◆ ACTIVITY 1
Answer these questions from the text on Stargate:
(a) What translates at the boundary without touching your PKI?
(b) What replaces manual consent workflows?
(c) How many GDPR data breaches are reported daily across Europe?
◆ ACTIVITY 2
Retype the text on Stargate from "Stargate is not" up to and including "touching your PKI.".

What stays. What changes.

Stargate is not a replacement project. It is an extension of the infrastructure you already operate. The table below shows what you keep and what Stargate adds.

443 GDPR data breaches reported daily across Europe, with cumulative fines exceeding EUR 1.2 billion — DLA Piper GDPR Fines and Data Breach Survey

What stays

  • OAuth 2.0 / OIDC — continues to handle internal authentication and local token issuance. No changes required.
  • X.509 certificates — remain valid. The KERI-to-X.509 bridge translates at the boundary without touching your PKI.
  • JWT — your token format is unchanged. Stargate produces KERI-anchored verifiable credentials that translate to JWT at the receiving end.
  • SMTP / DKIM / DMARC — email routing and anti-spam infrastructure remains in place. SEAL adds a verifiable authenticity layer on top of DKIM, not instead of it.
  • Existing workflows — end users send email as before. The trust verification is invisible to them.

What changes

  • Centralized certificate authority dependency — replaced by bilateral DKMS-anchored key derivation. No third party can revoke your organization's ability to communicate.
  • Trust-on-first-use email — replaced by cryptographically verified organizational identity on every exchange. Phishing and impersonation attacks on organizational communication are structurally prevented.
  • Manual consent workflows — replaced by policy-engine-evaluated consent (OPA). Data sharing agreements are machine-readable and enforced at the infrastructure layer.
  • Fragmented audit trails — replaced by cryptographically linked KEL/TEL records that are independently verifiable across organizational boundaries.

Others tried decentralised identity. What makes this different?

◆ DATA TO EXAMINE
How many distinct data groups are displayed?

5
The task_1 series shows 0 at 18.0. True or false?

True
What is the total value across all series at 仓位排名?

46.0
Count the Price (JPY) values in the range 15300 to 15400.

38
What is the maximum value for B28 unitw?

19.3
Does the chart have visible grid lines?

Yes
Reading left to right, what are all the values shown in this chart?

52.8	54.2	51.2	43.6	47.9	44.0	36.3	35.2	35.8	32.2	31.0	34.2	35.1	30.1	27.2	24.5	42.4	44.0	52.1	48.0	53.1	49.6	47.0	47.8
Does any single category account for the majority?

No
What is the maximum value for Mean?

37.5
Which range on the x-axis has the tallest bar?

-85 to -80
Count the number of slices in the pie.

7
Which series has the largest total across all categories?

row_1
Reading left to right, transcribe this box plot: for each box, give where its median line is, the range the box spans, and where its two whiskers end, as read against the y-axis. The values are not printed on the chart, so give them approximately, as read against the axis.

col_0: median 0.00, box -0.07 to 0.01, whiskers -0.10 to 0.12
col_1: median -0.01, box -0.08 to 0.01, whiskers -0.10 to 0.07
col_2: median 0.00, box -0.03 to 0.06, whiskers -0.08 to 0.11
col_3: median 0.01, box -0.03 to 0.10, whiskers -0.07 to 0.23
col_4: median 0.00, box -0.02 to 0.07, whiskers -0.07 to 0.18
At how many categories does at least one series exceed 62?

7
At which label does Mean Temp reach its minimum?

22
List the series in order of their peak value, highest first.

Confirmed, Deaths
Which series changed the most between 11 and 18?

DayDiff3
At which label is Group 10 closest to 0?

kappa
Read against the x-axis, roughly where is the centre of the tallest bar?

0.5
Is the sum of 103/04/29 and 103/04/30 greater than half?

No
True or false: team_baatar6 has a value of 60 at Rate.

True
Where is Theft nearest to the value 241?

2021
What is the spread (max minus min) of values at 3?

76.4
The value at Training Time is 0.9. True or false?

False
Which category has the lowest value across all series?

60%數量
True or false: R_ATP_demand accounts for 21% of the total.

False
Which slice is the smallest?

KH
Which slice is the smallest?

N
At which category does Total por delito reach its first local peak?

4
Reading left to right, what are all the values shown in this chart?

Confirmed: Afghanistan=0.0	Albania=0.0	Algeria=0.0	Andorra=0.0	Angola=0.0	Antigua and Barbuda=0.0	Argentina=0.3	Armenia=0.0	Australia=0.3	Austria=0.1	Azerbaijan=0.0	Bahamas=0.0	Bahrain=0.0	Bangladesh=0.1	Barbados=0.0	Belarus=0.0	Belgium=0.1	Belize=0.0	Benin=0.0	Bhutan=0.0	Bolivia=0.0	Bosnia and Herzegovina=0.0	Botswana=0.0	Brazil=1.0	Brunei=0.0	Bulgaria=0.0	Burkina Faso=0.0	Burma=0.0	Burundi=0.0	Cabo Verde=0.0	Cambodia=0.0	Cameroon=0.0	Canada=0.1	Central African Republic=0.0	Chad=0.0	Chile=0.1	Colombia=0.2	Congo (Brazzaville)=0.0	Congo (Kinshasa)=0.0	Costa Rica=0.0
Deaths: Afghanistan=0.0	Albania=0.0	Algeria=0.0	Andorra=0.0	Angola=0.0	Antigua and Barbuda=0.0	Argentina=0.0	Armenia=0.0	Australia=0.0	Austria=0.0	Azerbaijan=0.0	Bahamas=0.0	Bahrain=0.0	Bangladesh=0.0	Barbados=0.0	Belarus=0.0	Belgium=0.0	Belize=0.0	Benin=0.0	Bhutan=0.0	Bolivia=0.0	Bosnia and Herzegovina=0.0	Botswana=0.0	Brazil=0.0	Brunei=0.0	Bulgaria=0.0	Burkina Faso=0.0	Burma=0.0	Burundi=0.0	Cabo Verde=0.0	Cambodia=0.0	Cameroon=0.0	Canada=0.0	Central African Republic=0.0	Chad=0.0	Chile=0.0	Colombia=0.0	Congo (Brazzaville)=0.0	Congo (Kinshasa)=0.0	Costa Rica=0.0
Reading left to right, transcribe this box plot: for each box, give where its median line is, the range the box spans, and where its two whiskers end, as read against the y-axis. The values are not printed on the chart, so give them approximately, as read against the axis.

◆ ANSWER BOX 1
(a) The KERI-to-X.509 bridge.
(b) Policy-engine-evaluated consent (OPA).
(c) 443.

◆ ANSWER BOX 2
Stargate is not a replacement project. It is an extension of the infrastructure you already operate. The table below shows what you keep and what Stargate adds.

443 GDPR data breaches reported daily across Europe, with cumulative fines exceeding EUR 1.2 billion — DLA Piper GDPR Fines and Data Breach Survey

What stays

  • OAuth 2.0 / OIDC — continues to handle internal authentication and local token issuance. No changes required.
  • X.509 certificates — remain valid. The KERI-to-X.509 bridge translates at the boundary without touching your PKI.